Problem details: Return nothing but the lines from the one with "Hartfaser im Zuschnitt" through the one with "Datenbank mit angegebenen" in the data below, word for word and without pictures.

(Source records begins)

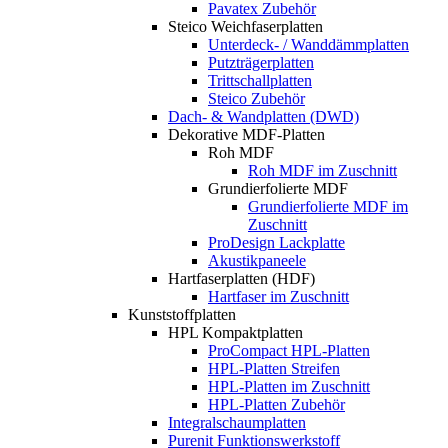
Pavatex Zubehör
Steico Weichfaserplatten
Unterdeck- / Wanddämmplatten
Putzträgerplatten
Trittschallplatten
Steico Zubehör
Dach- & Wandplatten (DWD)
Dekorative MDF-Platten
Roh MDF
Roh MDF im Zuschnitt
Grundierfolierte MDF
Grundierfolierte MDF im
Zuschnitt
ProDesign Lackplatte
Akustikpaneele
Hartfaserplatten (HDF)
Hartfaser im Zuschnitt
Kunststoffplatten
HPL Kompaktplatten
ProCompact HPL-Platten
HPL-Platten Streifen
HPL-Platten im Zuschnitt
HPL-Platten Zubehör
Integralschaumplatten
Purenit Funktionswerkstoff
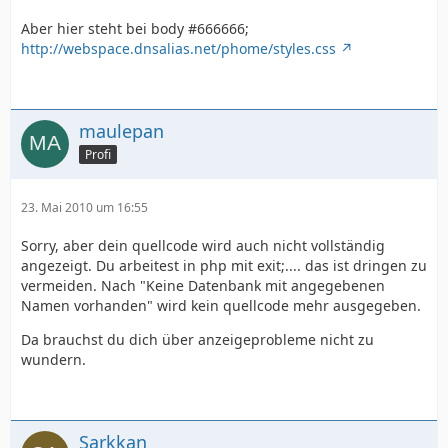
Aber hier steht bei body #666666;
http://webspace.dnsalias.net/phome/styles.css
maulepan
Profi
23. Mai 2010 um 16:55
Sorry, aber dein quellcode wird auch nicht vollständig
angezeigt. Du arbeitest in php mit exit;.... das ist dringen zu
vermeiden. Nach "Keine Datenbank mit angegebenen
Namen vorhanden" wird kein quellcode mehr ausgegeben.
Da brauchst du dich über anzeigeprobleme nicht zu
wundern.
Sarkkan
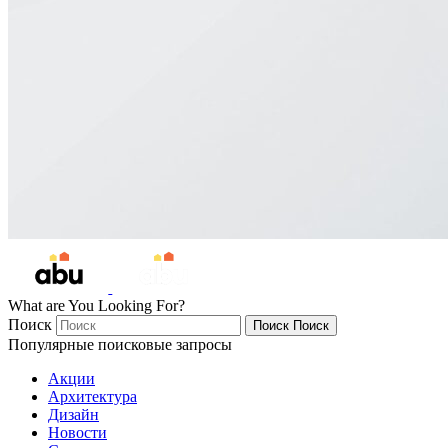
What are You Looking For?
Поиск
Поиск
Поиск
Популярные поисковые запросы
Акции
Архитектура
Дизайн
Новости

(Source records ends)

Answer to this task:
Hartfaser im Zuschnitt
Kunststoffplatten
HPL Kompaktplatten
ProCompact HPL-Platten
HPL-Platten Streifen
HPL-Platten im Zuschnitt
HPL-Platten Zubehör
Integralschaumplatten
Purenit Funktionswerkstoff
Aber hier steht bei body #666666;
http://webspace.dnsalias.net/phome/styles.css
maulepan
Profi
23. Mai 2010 um 16:55
Sorry, aber dein quellcode wird auch nicht vollständig
angezeigt. Du arbeitest in php mit exit;.... das ist dringen zu
vermeiden. Nach "Keine Datenbank mit angegebenen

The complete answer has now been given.